Contributed by John Lindsey

Thirty years ago, in April 1987, the last wild California condor was captured. One of the most endangered species on Earth, their total population had dwindled to just 27 birds, and all housed in two captive breeding facilities at the Los Angeles Zoo and San Diego Wild Animal Park. These New World vultures are North America’s largest flying land bird, with a wingspan of more than 9 feet.

The cause of this decline was primarily exposure to lead caused by ammunition fragments in carcasses they eat. This and other threats such as thin-shelled eggs — the same condition that caused the rapid decrease in the number of bald eagles and peregrine falcons nearly made them a memory. When birds ingest prey contaminated by DDE, a metabolite of DDT, it prevents normal calcium deposition during eggshell formation, resulting in thin-shelled eggs which became susceptible to breakage during incubation.

At the time, a lot of ornithologists thought the condor would follow in the footsteps of the passenger pigeon and go extinct. Biologist and many others hoped that by raising condors in captivity and later releasing them into the wild, they could give this species a second chance. Thankfully, as time went on, the captive condor program worked and now produced as many as 20 chicks a year, which is amazing since female condors only lay one egg per nesting attempt every 1 to 2 years.

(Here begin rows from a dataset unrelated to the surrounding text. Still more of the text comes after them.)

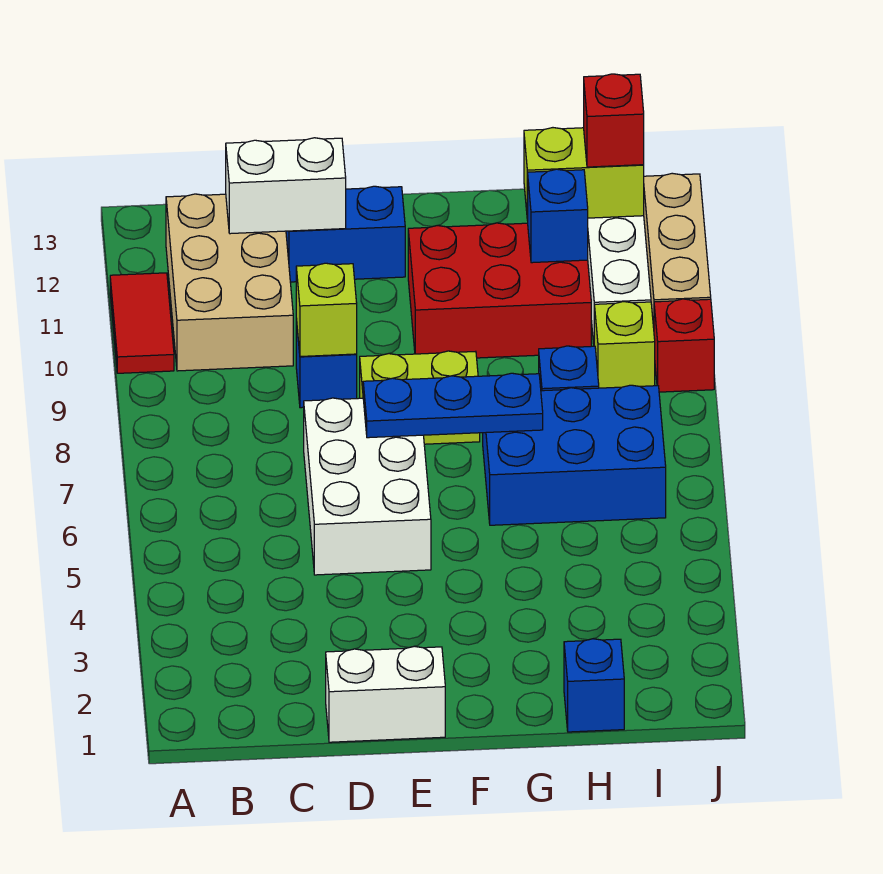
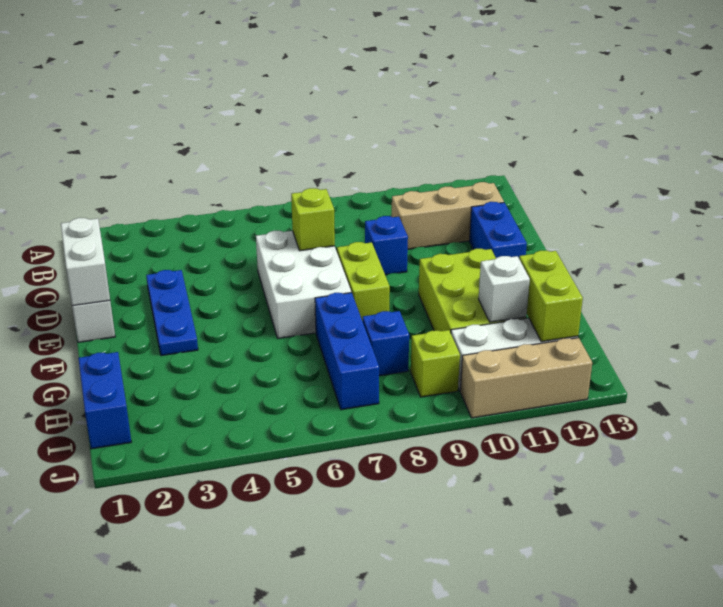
red tile A10:A11 level 1 -> none
tan brick B10:C12 level 1 -> tan brick C10:C12 level 1
white brick C12:D12 level 2 -> white brick D1:E1 level 2
white brick D5:E7 level 1 -> white brick D6:F7 level 1
lime brick D9 level 2 -> lime brick D7 level 2
blue plate E7:G7 level 2 -> blue plate D3:F3 level 1
red brick F10:H11 level 1 -> lime brick F10:H11 level 1
blue brick G6:I7 level 1 -> blue brick G7:I7 level 1
blue brick H1 level 1 -> blue brick H1:I1 level 1
blue brick H11 level 2 -> white brick H11 level 2
red brick I12 level 3 -> none
red brick J9 level 1 -> none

Through the tireless work of dedicated naturalist, the total world population of California condors increased to 446 as of 2016 with a wild population of 276 and a captive population 170, which continue to produce chicks. One-hundred sixty-six live wild in Central and Southern California, 76 call Arizona and Utah their home and 34 are thriving in Baja California.

According to the Pinnacles National Park website the park currently co-manages 86 wild condors with the Ventana Wildlife Society. The Pinnacles condors have commingled with the condors in the Big Sur and have effectively become one Central California flock. These birds do not migrate, but their territory has been expanding over the years. They’ve been seen as far north as Livermore in the Bay Area and as far south as Santa Barbara County. I have seen them flying over the Point Buchon trail near Montana de Oro State Park, recognizable by numbered tags on their wings.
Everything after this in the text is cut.